How to Develop a Mapping to Process Hierarchical Data
How to Develop a Mapping to Process Hierarchical Data
Develop a mapping with complex ports, operators, and functions to process hierarchical data on the Spark or Databricks Spark engine.
The tasks and the order in which you perform the tasks to develop the mapping depend on the mapping scenario.
The following is an outline of the high-level tasks to develop and run a mapping to read, write, and process hierarchical data in complex files.
Create a connection.
Create a connection to access data in complex files based on the file storage.
Create a data object.
Create a data object to represent the complex files as sources or targets.
Configure the data object properties.
In the read and write operations, enable the column file properties to project columns in the complex files as complex data types.
Create a mapping and add mapping objects.
Create a mapping, and add Read and Write transformations.
To read from and write to a complex file, add Read and Write transformations based on the data object read and write operations.
To write to an Avro or Parquet file, you can also create a complex file target from an existing transformation in the mapping.
Based on the mapping logic, add other transformations that are supported on the run-time engine.
Generate struct data.
Based on the mapping scenario, use one of the hierarchical conversion wizards to generate struct data. You can also perform the following steps manually:
Create or import complex data type definitions for struct ports.

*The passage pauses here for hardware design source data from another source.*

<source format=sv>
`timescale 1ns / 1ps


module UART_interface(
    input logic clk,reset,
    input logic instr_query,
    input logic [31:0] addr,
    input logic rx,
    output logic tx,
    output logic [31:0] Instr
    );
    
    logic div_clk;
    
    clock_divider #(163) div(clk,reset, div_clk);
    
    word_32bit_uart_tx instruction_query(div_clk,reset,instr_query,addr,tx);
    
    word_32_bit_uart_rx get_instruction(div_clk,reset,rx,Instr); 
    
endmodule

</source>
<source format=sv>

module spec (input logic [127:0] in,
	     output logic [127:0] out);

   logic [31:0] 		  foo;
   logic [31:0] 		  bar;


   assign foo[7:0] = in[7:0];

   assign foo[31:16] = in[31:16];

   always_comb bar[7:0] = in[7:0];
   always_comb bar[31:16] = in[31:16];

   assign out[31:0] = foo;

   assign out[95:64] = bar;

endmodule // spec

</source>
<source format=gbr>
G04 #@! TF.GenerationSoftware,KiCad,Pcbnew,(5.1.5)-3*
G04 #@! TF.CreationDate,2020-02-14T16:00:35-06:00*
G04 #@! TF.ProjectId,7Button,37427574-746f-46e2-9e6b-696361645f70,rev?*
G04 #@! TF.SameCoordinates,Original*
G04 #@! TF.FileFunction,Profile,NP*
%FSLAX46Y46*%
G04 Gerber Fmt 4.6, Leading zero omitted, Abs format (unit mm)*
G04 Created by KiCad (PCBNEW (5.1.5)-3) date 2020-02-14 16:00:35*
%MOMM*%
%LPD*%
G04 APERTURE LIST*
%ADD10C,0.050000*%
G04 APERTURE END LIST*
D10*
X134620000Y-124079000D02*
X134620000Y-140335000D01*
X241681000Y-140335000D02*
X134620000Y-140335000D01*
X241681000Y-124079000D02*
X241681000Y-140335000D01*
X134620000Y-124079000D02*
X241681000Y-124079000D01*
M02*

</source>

Create or import complex data type definitions that represent the schema of the struct data.
The complex data type definitions are stored in the type definition library, which is a Model repository object. The default name of the type definition library is m_Type_Definition_Library.

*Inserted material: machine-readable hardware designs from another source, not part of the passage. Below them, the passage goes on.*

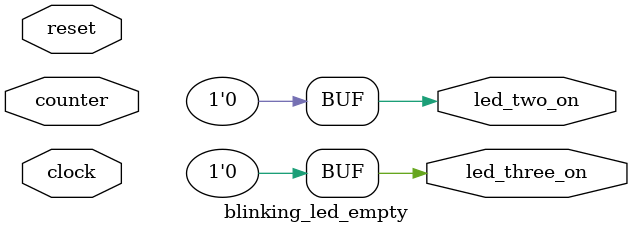
<source format=sv>

`timescale 1 ps / 1 ps
`default_nettype none

module blinking_led_empty (

   // clock
   input wire clock,
   input wire reset,
   input wire [31:0] counter,


   // Control signals for the LEDs
   output wire led_two_on,
   output wire led_three_on

);


   // LED is active low
   assign  led_two_on  = 1'b0;
   assign  led_three_on  = 1'b0;

endmodule

</source>
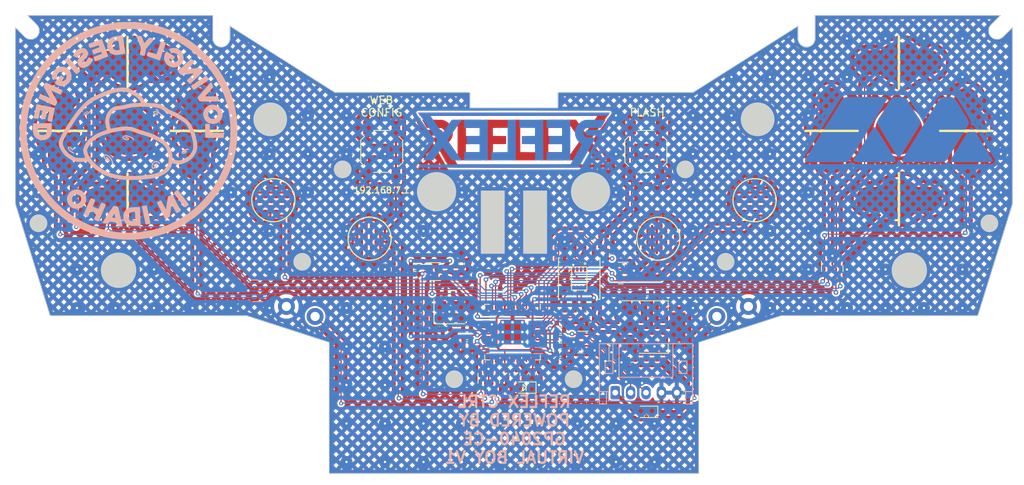
<source format=kicad_pcb>
(kicad_pcb (version 20221018) (generator pcbnew)

  (general
    (thickness 1.6)
  )

  (paper "USLetter")
  (title_block
    (title "Nintendo OEM SNES Controller Replacement PCB")
    (date "2022-10-20")
    (rev "4a")
    (comment 1 "http://creativecommons.org/licenses/by-sa/4.0")
    (comment 2 "Attribution-ShareAlike v4.0 license.")
    (comment 3 "This document describes Open Hardware and is licensed under the Creative Commons")
    (comment 4 "(c) 2022 Bob Taylor")
  )

  (layers
    (0 "F.Cu" signal "Front")
    (31 "B.Cu" signal "Back")
    (34 "B.Paste" user)
    (35 "F.Paste" user)
    (36 "B.SilkS" user "B.Silkscreen")
    (37 "F.SilkS" user "F.Silkscreen")
    (38 "B.Mask" user)
    (39 "F.Mask" user)
    (40 "Dwgs.User" user "User.Drawings")
    (41 "Cmts.User" user "User.Comments")
    (42 "Eco1.User" user "User.Eco1")
    (44 "Edge.Cuts" user)
    (45 "Margin" user)
    (46 "B.CrtYd" user "B.Courtyard")
    (47 "F.CrtYd" user "F.Courtyard")
    (48 "B.Fab" user)
    (49 "F.Fab" user)
    (50 "User.1" user)
  )

  (setup
    (stackup
      (layer "F.SilkS" (type "Top Silk Screen"))
      (layer "F.Paste" (type "Top Solder Paste"))
      (layer "F.Mask" (type "Top Solder Mask") (color "Purple") (thickness 0.01))
      (layer "F.Cu" (type "copper") (thickness 0.035))
      (layer "dielectric 1" (type "core") (thickness 1.51) (material "FR4") (epsilon_r 4.5) (loss_tangent 0.02))
      (layer "B.Cu" (type "copper") (thickness 0.035))
      (layer "B.Mask" (type "Bottom Solder Mask") (color "Purple") (thickness 0.01))
      (layer "B.Paste" (type "Bottom Solder Paste"))
      (layer "B.SilkS" (type "Bottom Silk Screen"))
      (copper_finish "None")
      (dielectric_constraints no)
    )
    (pad_to_mask_clearance 0.0508)
    (pcbplotparams
      (layerselection 0x00310f0_ffffffff)
      (plot_on_all_layers_selection 0x0000000_00000000)
      (disableapertmacros false)
      (usegerberextensions true)
      (usegerberattributes false)
      (usegerberadvancedattributes false)
      (creategerberjobfile false)
      (dashed_line_dash_ratio 12.000000)
      (dashed_line_gap_ratio 3.000000)
      (svgprecision 6)
      (plotframeref false)
      (viasonmask false)
      (mode 1)
      (useauxorigin false)
      (hpglpennumber 1)
      (hpglpenspeed 20)
      (hpglpendiameter 15.000000)
      (dxfpolygonmode true)
      (dxfimperialunits true)
      (dxfusepcbnewfont true)
      (psnegative false)
      (psa4output false)
      (plotreference true)
      (plotvalue true)
      (plotinvisibletext false)
      (sketchpadsonfab false)
      (subtractmaskfromsilk false)
      (outputformat 1)
      (mirror false)
      (drillshape 0)
      (scaleselection 1)
      (outputdirectory "jlcpcb/Gerbers/")
    )
  )

  (net 0 "")
  (net 1 "GND")
  (net 2 "+5V")
  (net 3 "+3V3")
  (net 4 "Net-(C3-Pad2)")
  (net 5 "/XIN")
  (net 6 "+1V1")
  (net 7 "/VBUS")
  (net 8 "/USB_D+")
  (net 9 "/USB_D-")
  (net 10 "/L")
  (net 11 "/R")
  (net 12 "/START")
  (net 13 "/QSPI_SS")
  (net 14 "/XOUT")
  (net 15 "/DR_+")
  (net 16 "/DR_-")
  (net 17 "Net-(U4-GPIO25)")
  (net 18 "/UP")
  (net 19 "/DOWN")
  (net 20 "/LEFT")
  (net 21 "/RIGHT")
  (net 22 "/SELECT")
  (net 23 "unconnected-(U1-IO3-Pad4)")
  (net 24 "/B")
  (net 25 "unconnected-(U1-IO4-Pad5)")
  (net 26 "/A")
  (net 27 "/HOME")
  (net 28 "/QSPI_SD1")
  (net 29 "/QSPI_SD2")
  (net 30 "/QSPI_SD0")
  (net 31 "/QSPI_SCLK")
  (net 32 "/QSPI_SD3")
  (net 33 "/SDA")
  (net 34 "/SCL")
  (net 35 "/3K")
  (net 36 "/4K")
  (net 37 "/RD")
  (net 38 "/RU")
  (net 39 "/TURBO")
  (net 40 "/TURBO_LED")
  (net 41 "/SWCLK")
  (net 42 "/SWDIO")
  (net 43 "/RUN")
  (net 44 "/TP")
  (net 45 "/GPIO22_3V3")
  (net 46 "/GPIO23_3V3")
  (net 47 "/GPIO24")
  (net 48 "/RS_TOGGLE")
  (net 49 "/LS_TOGGLE")
  (net 50 "/RGB")
  (net 51 "/GPIO29_ADC3")
  (net 52 "/~{USB_BOOT}")
  (net 53 "Net-(D2-A)")
  (net 54 "/RL")
  (net 55 "/RR")
  (net 56 "unconnected-(U1-N{slash}C-Pad6)")
  (net 57 "unconnected-(U1-N{slash}C-Pad7)")
  (net 58 "unconnected-(U6-IO1-Pad1)")
  (net 59 "unconnected-(U6-N{slash}C-Pad10)")

  (footprint "Package_TO_SOT_SMD:SOT-223-3_TabPin2" (layer "F.Cu") (at 182.88 140.475))

  (footprint "MountingHole:MountingHole_1.2mm_Pad" (layer "F.Cu") (at 195.2 137.8))

  (footprint "Capacitor_SMD:C_0402_1005Metric" (layer "F.Cu") (at 163.83 146.605 -90))

  (footprint "Capacitor_SMD:C_0402_1005Metric" (layer "F.Cu") (at 174.672489 139.48 180))

  (footprint "Button_Switch_SMD:SW_SPST_SKQG_WithStem" (layer "F.Cu") (at 181.88 117.66 -90))

  (footprint "Package_DFN_QFN:UDFN-10_1.35x2.6mm_P0.5mm" (layer "F.Cu") (at 206.09 132.585 -90))

  (footprint "VideoGames:BTN_Controller_5mm_0.3_0.3" (layer "F.Cu") (at 146 129 90))

  (footprint "VideoGames:BTN_Controller_Dpad_0.3_0.3" (layer "F.Cu") (at 114.565 106.195))

  (footprint "MountingHole:MountingHole_1.2mm_Pad" (layer "F.Cu") (at 138.923677 139.1))

  (footprint "VideoGames:BTN_Controller_Dpad_0.3_0.3" (layer "F.Cu") (at 105.815 115 90))

  (footprint "VideoGames:BTN_Controller_5mm_0.3_0.3" (layer "F.Cu") (at 133.5 124))

  (footprint "Resistor_SMD:R_0402_1005Metric" (layer "F.Cu") (at 158.66 140.745 180))

  (footprint "Button_Switch_SMD:SW_SPST_SKQG_WithStem" (layer "F.Cu") (at 147.575498 117.66 -90))

  (footprint "Resistor_SMD:R_0402_1005Metric" (layer "F.Cu") (at 165.17 146.595 90))

  (footprint "Resistor_SMD:R_0402_1005Metric" (layer "F.Cu") (at 170.799495 142.925 180))

  (footprint "MountingHole:MountingHole_1.2mm_Pad" (layer "F.Cu") (at 191.1 139.1))

  (footprint "Capacitor_SMD:C_0402_1005Metric" (layer "F.Cu") (at 167.18 146.595 -90))

  (footprint "Package_DFN_QFN:UDFN-10_1.35x2.6mm_P0.5mm" (layer "F.Cu") (at 161.48 147.135 -90))

  (footprint "VideoGames:BTN_Controller_Dpad_0.3_0.3" (layer "F.Cu") (at 214.75 106.125))

  (footprint "Capacitor_SMD:C_0402_1005Metric" (layer "F.Cu") (at 162.97 135.98 90))

  (footprint "Capacitor_SMD:C_0402_1005Metric" (layer "F.Cu") (at 182.09 136.075 180))

  (footprint "Capacitor_SMD:C_0402_1005Metric" (layer "F.Cu") (at 157.96 132.255 90))

  (footprint "Capacitor_SMD:C_0402_1005Metric" (layer "F.Cu") (at 170.79 140.93))

  (footprint "Package_DFN_QFN:UDFN-10_1.35x2.6mm_P0.5mm" (layer "F.Cu") (at 173.704495 142.425 180))

  (footprint "Resistor_SMD:R_0402_1005Metric" (layer "F.Cu") (at 176.78 131.07 90))

  (footprint "VideoGames:Reflex_Copper_30mm" (layer "F.Cu") (at 155.150917 114.907153))

  (footprint "VideoGames:BTN_Controller_Dpad_0.3_0.3" (layer "F.Cu") (at 123.565 115 90))

  (footprint "VideoGames:BTN_Controller_5mm_0.3_0.3" (layer "F.Cu") (at 196 124))

  (footprint "Package_DFN_QFN:UDFN-10_1.35x2.6mm_P0.5mm" (layer "F.Cu") (at 178.945 133.47 180))

  (footprint "Resistor_SMD:R_0402_1005Metric" (layer "F.Cu") (at 170.799495 141.925 180))

  (footprint "Capacitor_SMD:C_0402_1005Metric" (layer "F.Cu") (at 170.77 144.895))

  (footprint "LED_SMD:LED_0603_1608Metric" (layer "F.Cu") (at 166.1375 148.34 180))

  (footprint "VideoGames:BTN_Controller_Dpad_0.3_0.3" (layer "F.Cu")
    (tstamp b6ddc686-4b34-49ac-8d3c-021921f50e77)
    (at 214.75 123.875)
    (property "Sheetfile" "vb_controller_pcb.kicad_sch")
    (property "Sheetname" "")
    (property "exclude_from_bom" "")
    (property "ki_description" "Push button switch, generic, two pins")
    (property "ki_keywords" "switch normally-open pushbutton push-button")
    (path "/79f1e40b-80b6-4942-9cdf-b014709026fb")
    (attr exclude_from_pos_files exclude_from_bom)
    (fp_text reference "SW2" (at 0 -3.375) (layer "F.SilkS") hide
        (effects (font (size 1 1) (thickness 0.15)))
      (tstamp 4d8e9bfd-4061-4713-bc4d-ec9dd5f76967)
    )
    (fp_text value "Button_Pad" (at 0 3.744) (layer "F.Fab")
        (effects (font (size 1 1) (thickness 0.15)))
      (tstamp 60cdbb82-c50c-4fe0-bf38-5ff446d73f69)
    )
    (fp_line (start 0 -3.4) (end 0 3.4)
      (stroke (width 0.3) (type default)) (layer "F.SilkS") (tstamp 6aef68d6-38bb-4200-877d-546173adb6de))
    (pad "1" smd custom (at -1.6 0) (size 2.60768 2.60768) (layers "F.Cu" "F.Mask")
      (net 37 "/RD") (pinfunction "1") (pintype "passive")
      (options (clearance outline) (anchor circle))
      (primitives
        (gr_poly
          (pts
            (arc (start -2.4 -1.5) (mid -3.9 0) (end -2.4 1.5))
            (xy 1.3 1.5)
            (xy 1.3 -1.5)
            (arc (start -2.4 -1.5) (mid -3.9 0) (end -2.4 1.5))
          )
          (width 0.2) (fill yes))
        (gr_line (start 1.3 -1.5) (end 1.3 1.5) (width 0.125))
        (gr_arc (start -2.4 1.5) (mid -3.9 0) (end -2.4 -1.5) (width 0.12))
        (gr_line (start -2.4 -1.5) (end 1.3 -1.5) (width 0.125))
        (gr_line (start 1.3 1.5) (end -2.4 1.5) (width 0.125))
        (gr_poly
          (pts
            (arc (start 1.3 2.5) (mid -1.2 0
... [3463735 chars truncated]
</source>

If a mapping uses one or more mapplets, rename the type definition libraries in the mapping and the mapplets to ensure that the names are unique.
Create and configure struct ports in transformations.
Create ports in transformations and assign struct data type.
Specify the type configuration for the struct ports.
You must reference a complex data type definition for the struct port.
Create expressions with complex functions to generate struct data.
Modify struct data.
You can convert struct data to relational or hierarchical data. If the struct data contains elements of primitive data types, you can extract the elements as relational data. If the struct data contains elements of complex data types, you can extract the elements as hierarchical data. Based on the mapping scenario, use one of the hierarchical conversion wizards to modify struct data. You can also perform the following steps manually:
Create output ports with port properties that match the element of the struct data that you want to extract.
Create expressions with complex operators or complex functions to modify the struct data.
Generate array data.
Create ports in transformations and assign array data type.
Specify the type configuration for the array ports.
Create expressions with complex functions to generate array data.
Modify array data.
You can convert array data to relational or hierarchical data. If the array data contains elements of primitive data types, you can extract the elements as relational data. If the array data contains elements of complex data types, you can extract the elements as hierarchical data. Based on the mapping scenario, use one of the hierarchical conversion wizards to modify array data. You can also perform the following steps manually:
Create output ports with port properties that match the element of the array data that you want to extract.
Create expressions with complex operators or complex functions to modify the array data.
Generate map data.
Create ports in transformations and assign map data type.
Specify the type configuration for the map ports.
Create expressions with complex functions to generate map data.
Modify map data.
You can convert map data to relational or hierarchical data. If the map data contains elements of primitive data types, you can extract the elements as relational data. If the map data contains elements of complex data types, you can extract the elements as hierarchical data. Based on the mapping scenario, use one of the hierarchical conversion wizards to modify map data. You can also perform the following steps manually:
Create output ports with port properties that match the element of the map data that you want to extract.
Create expressions with complex operators or complex functions to modify the map data.
Configure the transformations.
Link the ports and configure the transformation properties based on the mapping logic.
Configure the mapping properties.
Configure the following mapping run-time properties:
To run on the Spark engine, choose the Spark validation environment and Hadoop as the execution environment.
To run on the Databricks Spark engine, choose the Databricks Spark validation environment and Hadoop as the execution environment.
Validate and run the mapping.
Validate the mapping to identify and correct any errors.
Optionally, view the engine execution plan to debug the logic.